-- Begin SOURCE DOCUMENT --
Moses Joseph Gatewood, Jr. AKA. “MoJo”
Aircraft commander of the “Holy Moses”
“GATEWOOD WAS A U.S. MILITARY ACADEMY GRADUATE, CLASS OF JANUARY 1943. ASSIGNED TO 9TH AIR FORCE, 397TH BOMB GROUP, 597TH SQUADRON AS AIRCRAFT COMMANDER OF A B-26 MARTIN MARAUDER MEDIUM BOMBER NAMED ‘HOLY MOSES’. WHILE FLYING ANOTHER AIRCRAFT, THE ‘MAMA LIZ’, HE WAS SHOT DOWN ON JUNE 24, 1944 OVER WEST SUBURBS OF PARIS SUPPORTING OPERATION OVERLORD. ESCAPED TO SPAIN VIA FRENCH UNDERGROUND AND RETURNED TO BASE IN ENGLAND WITH A NEW CODE SYSTEM FORWARDED BY FRENCH OPERATIVES FOR COMMUNICATING WITH THE FRENCH RESISTANCE. LATER RECOMMENDED FOR A SILVER STAR FOR THIS 2 MONTH EXTENDED MISSION. Remainder of crew were captured and remained POWs till end of war.”
HEADQUARTERS ARMY AIR BASE
Westover Field, Mass. 2/b1
26 February 1946.
SUBJECT: Recommendation for Award of Silver Star for Major MOSES J. GATEW00D, JR., X-XX613, A.C.
THRU: Officer-in Charge, AC/AS-2, Headquarters Army Air Forces, Washington, D.C.
TO: The Adjutant General, Washington 25, D.C.
1. In compliance with paragraph 20, AR 600-45, recommend that Major MOSES J. GATEWOOD, JR, X-XX613, A.C., now assigned to office of AC/AS-2, Headquarters Army Air Forces, be, awarded the Silver Star for outstanding, bravery and extraordinary achievement in action.
2. Major (then Captain) Gatewood s plane was shot down 24 June 1944 over Paris, France, He evaded capture and reached England 20 August 1944 after traversing France and Spain.
(See enclosures for full description of events)
3. Major Gatewood was a member of the 597th Bomb Squadron, 397th Bomb Group (M) of which I was squadron commander, and request every consideration be given to this recommendation.
FRANK L, WOOD, JR.
Lt. Colonel, A.C.
Deputy: Commanding Officer.
Major Moses J. Gatewood, Jr. X-XX613, A.C. now assigned to the Office of AC/AS-2, Headquarters Army Air forces, was serving with the 397th Bomb Group (M) 597th Bomb Squadron, Ninth Air Force, when his plane was shot down 24 June 1944 over Paris France. This officer, the pilot, succeeded in evading capture and reached England two months later, 20 August 1944, after traversing France and Spain.
-- End SOURCE DOCUMENT --
-- Begin RECORD SET --
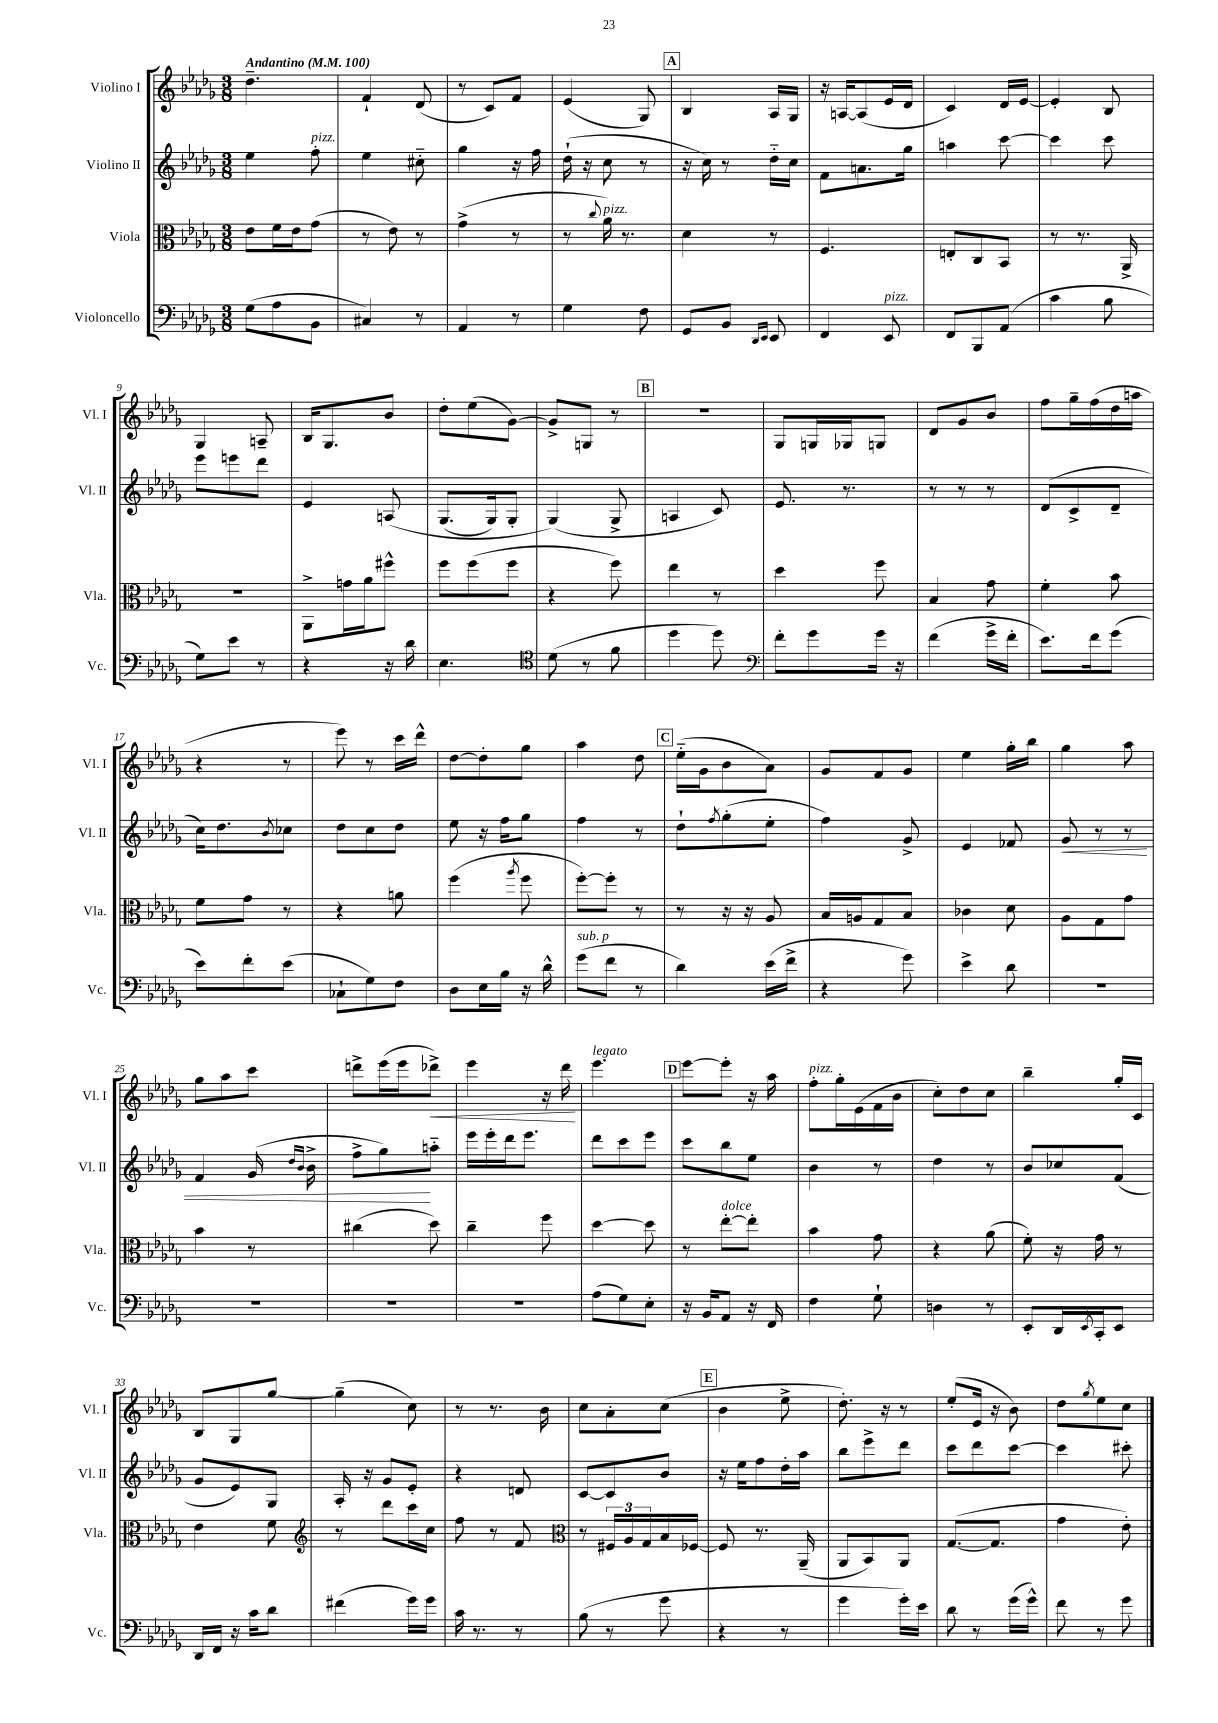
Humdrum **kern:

**kern	**kern	**kern	**dynam	**kern	**dynam
*part4	*part3	*part2	*part2	*part1	*part1
*staff4	*staff3	*staff2	*staff2	*staff1	*staff1
*I"Violoncello	*I"Viola	*I"Violino II	*	*I"Violino I	*
*I'Vc.	*I'Vla.	*I'Vl. II	*	*I'Vl. I	*
*clefF4	*clefC3	*clefG2	*	*clefG2	*
*k[b-e-a-d-g-]	*k[b-e-a-d-g-]	*k[b-e-a-d-g-]	*	*k[b-e-a-d-g-]	*
*M3/8	*M3/8	*M3/8	*	*M3/8	*
*MM100	*MM100	*MM100	*	*MM100	*
=1	=1	=1	=1	=1	=1
!	!	!	!	!LO:TX:a:B:t=Andantino	!
(8G-\L	8e-\L	4ee-\	.	4.dd-~\	.
8A-\	16f\L	.	.	.	.
.	16e-\J	.	.	.	.
!	!	!LO:TX:a:i:t=pizz.	!	!	!
8BB-\J	(8g-\J	8ff'\	.	.	.
=2	=2	=2	=2	=2	=2
4C#X/)	8r	4ee-\	.	4f`/	.
.	8e-\)	.	.	.	.
8r	8r	8cc#X\	.	(8d-/	.
=3	=3	=3	=3	=3	=3
4AA-/	(4g-^\	4gg-\	.	8r	.
.	.	.	.	8c/L)	.
8r	8r	16r	.	8f/J	.
.	.	16ff\	.	.	.
=4	=4	=4	=4	=4	=4
4G-\	8r	(16dd-`\	.	(4e-/	.
.	.	16r	.	.	.
.	8qqcc/	.	.	.	.
!	!LO:TX:a:i:t=pizz.	!	!	!	!
.	16a-\)	8cc\	.	.	.
.	8.r	.	.	.	.
8F\	.	8r	.	8G-/)	.
!!LO:REH:place=s1:t=A
=5	=5	=5	=5	=5	=5
8GG-/L	4d-\	16r	.	4B-/	.
.	.	16cc\)	.	.	.
8BB-/J	.	8r	.	.	.
16qqDD-/LL	.	.	.	.	.
16qqEE-/JJ	.	.	.	.	.
8EE-/	8r	16dd-\LL	.	16A-/LL	.
.	.	16cc\JJ	.	16G-/JJ	.
=6	=6	=6	=6	=6	=6
4FF/	4.F/	8f\L	.	16r	.
.	.	.	.	[16An/KL	.
.	.	8.an\	.	(8A/]	.
!LO:TX:a:i:t=pizz.	!	!	!	!	!
8EE-/	.	.	.	16e-/L	.
.	.	16gg-\Jk	.	16d-/JJ	.
=7	=7	=7	=7	=7	=7
8FF/L	8En'/L	4aan\	.	4c/)	.
8BBB-/	8C/	.	.	.	.
(8AA-/J	8BB-/J	[8ccc\	.	16d-/LL	.
.	.	.	.	[16e-/JJ	.
=8	=8	=8	=8	=8	=8
4c\	8r	4ccc\]	.	4e-'/]	.
.	8.r	.	.	.	.
8B-\	.	8ccc\	.	8B-/	.
.	16AA-^/	.	.	.	.
!!LO:LB:g=z
=9	=9	=9	=9	=9	=9
8G-\L)	4.r	8eee-\L	.	4G-/	.
8e-\J	.	8eeen\	.	.	.
8r	.	8ddd-\J	.	8An~/	.
=10	=10	=10	=10	=10	=10
4r	8AA-^\L	4e-/	.	16B-/KL	.
.	.	.	.	8.G-/	.
.	16gn\L	.	.	.	.
.	16a-\J	.	.	.	.
16r	8ff#X^^\J	(8An/	.	8b-/J	.
16d-\	.	.	.	.	.
=11	=11	=11	=11	=11	=11
4.E-\	8ff\L	(8.G-/L	.	8dd-'\L	.
.	(8ff\	.	.	(8ee-\	.
.	.	16G-/k)	.	.	.
.	8ff\J	8G-'/J	.	[8g-\J)	.
=12	=12	=12	=12	=12	=12
*clefC4	*	*	*	*	*
(8d-\	4r	(4G-/)	.	8g-^/L]	.
8r	.	.	.	8Gn/J	.
8f\	8ff\)	8G-^/	.	8r	.
!!LO:REH:place=s1:t=B
=13	=13	=13	=13	=13	=13
4dd-\	4ee-\	4An/	.	4.r	.
8dd-\)	8r	8c/)	.	.	.
=14	=14	=14	=14	=14	=14
*clefF4	*	*	*	*	*
8f'\L	4dd-\	8.e-/	.	8G-/L	.
8g-\	.	.	.	16Gn/L	.
.	.	8.r	.	16G-X/J	.
16g-\Jk	8ff\	.	.	8Gn/J	.
16r	.	.	.	.	.
=15	=15	=15	=15	=15	=15
(4f\	4B-/	8r	.	8d-/L	.
.	.	8r	.	8g-/	.
16g-^\LL	8g-\	8r	.	8b-/J	.
16f'\JJ	.	.	.	.	.
=16	=16	=16	=16	=16	=16
8.e-\L)	4f'\	(8d-/L	.	8ff\L	.
.	.	8c^/	.	16gg-~\L	.
16f\k	.	.	.	(16ff\	.
(8g-\J	8b-\	8d-~/J	.	16dd-\	.
.	.	.	.	16aan\JJ	.
!!LO:LB:g=z
=17	=17	=17	=17	=17	=17
8e-\L)	8f\L	16cc\KL)	.	4r	.
.	.	8.dd-\	.	.	.
8f'\	8g-\J	.	.	.	.
.	.	8qb-/	.	.	.
(8e-\J	8r	8cc-X\J	.	8r	.
=18	=18	=18	=18	=18	=18
8C-X`\L	4r	8dd-\L	.	8eee-\)	.
8G-\)	.	8cc\	.	8r	.
8F\J	8an\	8dd-\J	.	16ccc\LL	.
.	.	.	.	16ddd-^^\JJ	.
=19	=19	=19	=19	=19	=19
8D-\L	(4ff\	8ee-\	.	[8dd-\L	.
16E-\L	.	16r	.	8dd-'\]	.
16B-\JJ	.	16ff\KL	.	.	.
.	8qaa-/	.	.	.	.
16r	8ff\	8gg-\J	.	8gg-\J	.
16d-^^\	.	.	.	.	.
=20	=20	=20	=20	=20	=20
!LO:TX:a:i:t=sub. p	!	!	!	!	!
(8g-\L	[8ff'\L)	4ff\	.	4aa-\	.
8f\J	8ff'\J]	.	.	.	.
8r	8r	8r	.	8dd-\	.
!!LO:REH:place=s1:t=C
=21	=21	=21	=21	=21	=21
4d-\)	8r	8dd-`\L	.	(16ee-\LL	.
.	.	.	.	16g-\J	.
.	.	8qff/	.	.	.
.	16r	(8gg-'\	.	8b-\	.
.	16r	.	.	.	.
(16e-\LL	8A-/	8ee-'\J	.	8a-\J)	.
16f^\JJ	.	.	.	.	.
=22	=22	=22	=22	=22	=22
4r	16B-/LL	4ff\)	.	8g-/L	.
.	16An/J	.	.	.	.
.	8G-/	.	.	8f/	.
8g-\)	8B-/J	8g-^/	.	8g-/J	.
=23	=23	=23	=23	=23	=23
4e-^\	4c-X\	4e-/	.	4ee-\	.
8d-\	8d-\	8f-X/	.	16gg-'\LL	.
.	.	.	.	16bb-\JJ	.
=24	=24	=24	=24	=24	=24
!	!	!	!LO:HP:b	!	!
4.r	8A-\L	8g-/	<	4gg-\	.
.	8G-\	8r	.	.	.
.	8g-\J	8r	.	8aa-\	.
!!LO:LB:g=z
=25	=25	=25	=25	=25	=25
4.r	4b-\	4f/	.	8gg-\L	.
.	.	.	.	8aa-\	.
.	8r	(16g-/	.	8ccc\J	.
.	.	16qqdd-/LL	.	.	.
.	.	16qqb-/JJ	.	.	.
.	.	16b-^\	.	.	.
=26	=26	=26	=26	=26	=26
4.r	(4cc#X\	8ff^\L	.	8dddn^\L	.
.	.	8gg-\)	.	(16eee-\L	.
.	.	.	.	16eee-\J	.
!	!	!	!	!	!LO:HP:b
.	8dd-\)	8aan\J	[	8ddd-X^\J)	<
=27	=27	=27	=27	=27	=27
4.r	4cc~\	16eee-\LL	.	4eee-\	.
.	.	16eee-'\	.	.	.
.	.	16ddd-\J	.	.	.
.	.	8.eee-\J	.	.	.
.	8ff\	.	.	16r	.
.	.	.	.	16ddd-\	.
.	.	.	.	.	[
=28	=28	=28	=28	=28	=28
!	!	!	!	!LO:TX:a:i:t=legato	!
(8A-\L	[4dd-\	8ddd-\L	.	4.eee-\	.
8G-\)	.	8ccc\	.	.	.
8E-'\J	8dd-\]	8eee-\J	.	.	.
!!LO:REH:place=s1:t=D
=29	=29	=29	=29	=29	=29
16r	8r	8ccc\L	.	[8eee-\L	.
16BB-/KL	.	.	.	.	.
!	!LO:TX:a:i:t=dolce	!	!	!	!
8AA-/J	[8ee-'\L	8bb-\	.	8eee-'\J]	.
16r	8ee-'\J]	8ee-\J	.	16r	.
16FF/	.	.	.	16aa-\	.
=30	=30	=30	=30	=30	=30
!	!	!	!	!LO:TX:a:i:t=pizz.	!
4F\	4b-\	4b-\	.	8ff'\L	.
.	.	.	.	16gg-'\L	.
.	.	.	.	(16e-\	.
8G-`\	8g-\	8r	.	16f\	.
.	.	.	.	16b-\JJ	.
=31	=31	=31	=31	=31	=31
4Dn\	4r	4dd-\	.	8cc'\L)	.
.	.	.	.	8dd-\	.
8r	(8a-\	8r	.	8cc\J	.
=32	=32	=32	=32	=32	=32
8EE-'/L	8f'\)	8b-/L	.	4bb-~\	.
16DD-/L	16r	8cc-X/	.	.	.
8qEE-/	.	.	.	.	.
16CC'/J	16g-\	.	.	.	.
8EE-/J	8r	(8f/J	.	16gg-'/LL	.
.	.	.	.	16c/JJ	.
!!LO:LB:g=z
=33	=33	=33	=33	=33	=33
16DD-/LL	4e-\	8g-/L	.	8B-/L	.
16FF/JJ	.	.	.	.	.
16r	.	8e-/)	.	8G-/	.
16c\KL	.	.	.	.	.
8d-\J	8f\	8G-/J	.	[8gg-/J	.
=34	=34	=34	=34	=34	=34
*	*clefG2	*	*	*	*
(4f#X\	8r	16A-'/	.	(4gg-~\]	.
.	.	16r	.	.	.
.	8ddd-\L	8g-/L	.	.	.
16g-\LL)	16ccc\L	8e-'/J	.	8cc\)	.
16g-\JJ	16cc\JJ	.	.	.	.
=35	=35	=35	=35	=35	=35
16c\	8ff\	4r	.	8r	.
8.r	.	.	.	.	.
.	8r	.	.	8.r	.
8r	8f/	8dn/	.	.	.
.	.	.	.	16b-\	.
=36	=36	=36	=36	=36	=36
*	*clefC3	*	*	*	*
(8B-\	8r	[8c/L	.	8cc\L	.
8r	24F#X/LL	8c/]	.	8a-'\	.
.	24A-/	.	.	.	.
.	24G-/	.	.	.	.
8g-\	16B-/	8b-/J	.	(8cc\J	.
.	[16F-X/JJ	.	.	.	.
!!LO:REH:place=s1:t=E
=37	=37	=37	=37	=37	=37
4r	8F-/]	16r	.	4b-\	.
.	.	16ee-\KL	.	.	.
.	8.r	8ff\	.	.	.
8r	.	16dd-'\L	.	8ee-^\	.
.	(16AA-~/	16aa-\JJ	.	.	.
=38	=38	=38	=38	=38	=38
4g-\	8AA-/L	8bb-\L	.	8.dd-'\)	.
.	8BB-/)	8eee-^\	.	.	.
.	.	.	.	16r	.
16g-'\LL)	8AA-/J	8ddd-\J	.	8r	.
16e-\JJ	.	.	.	.	.
=39	=39	=39	=39	=39	=39
8d-\	([8.G-/L	8ccc\L	.	(8ee-'/L	.
8r	.	8ddd-\	.	16e-/Jk	.
.	8.G-/J]	.	.	16r	.
(16g-\LL	.	[8ccc\J	.	8b-\)	.
16g-^^\JJ)	.	.	.	.	.
=40	=40	=40	=40	=40	=40
8f\	4g-\	4ccc\]	.	8dd-\L	.
.	.	.	.	8qgg-/	.
8r	.	.	.	8ee-\	.
8g-\	8e-'\)	8ccc#X'\	.	8cc\J	.
==	==	==	==	==	==
*-	*-	*-	*-	*-	*-
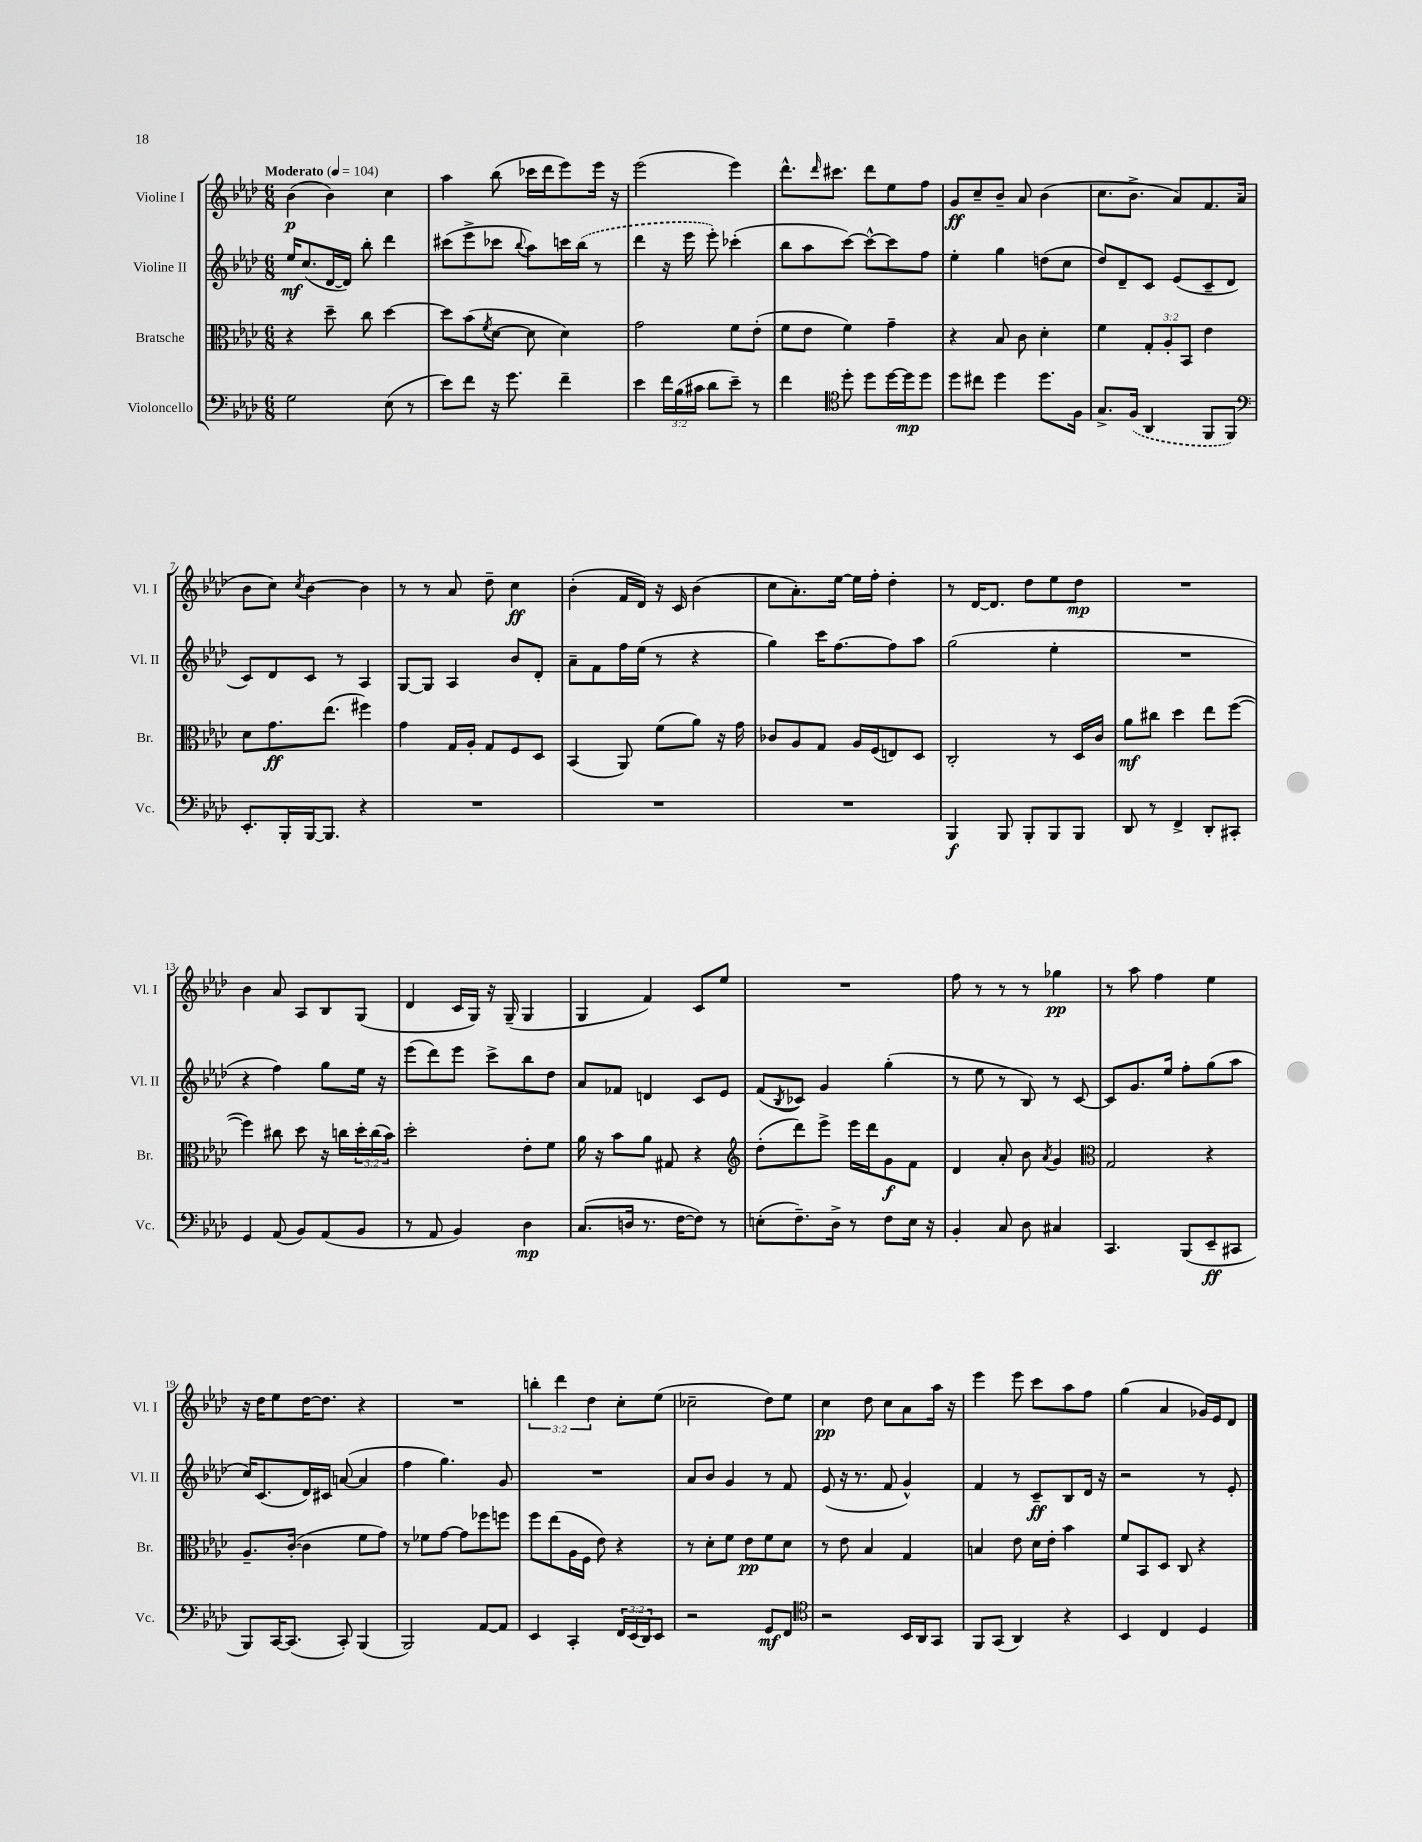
-- End RECORD SET --
TASKS TO PERFORM -
(1) From the Gatewood document, pull out the stretch from "2. Major (then" through "description of events)".
(2) According to the Gatewood document, on what date did Gatewood reach England after evading capture?
The stored entries aren't needed for anything here.

FINAL RESULTS -
(1)
2. Major (then Captain) Gatewood s plane was shot down 24 June 1944 over Paris, France, He evaded capture and reached England 20 August 1944 after traversing France and Spain.
(See enclosures for full description of events)

(2) 20 August 1944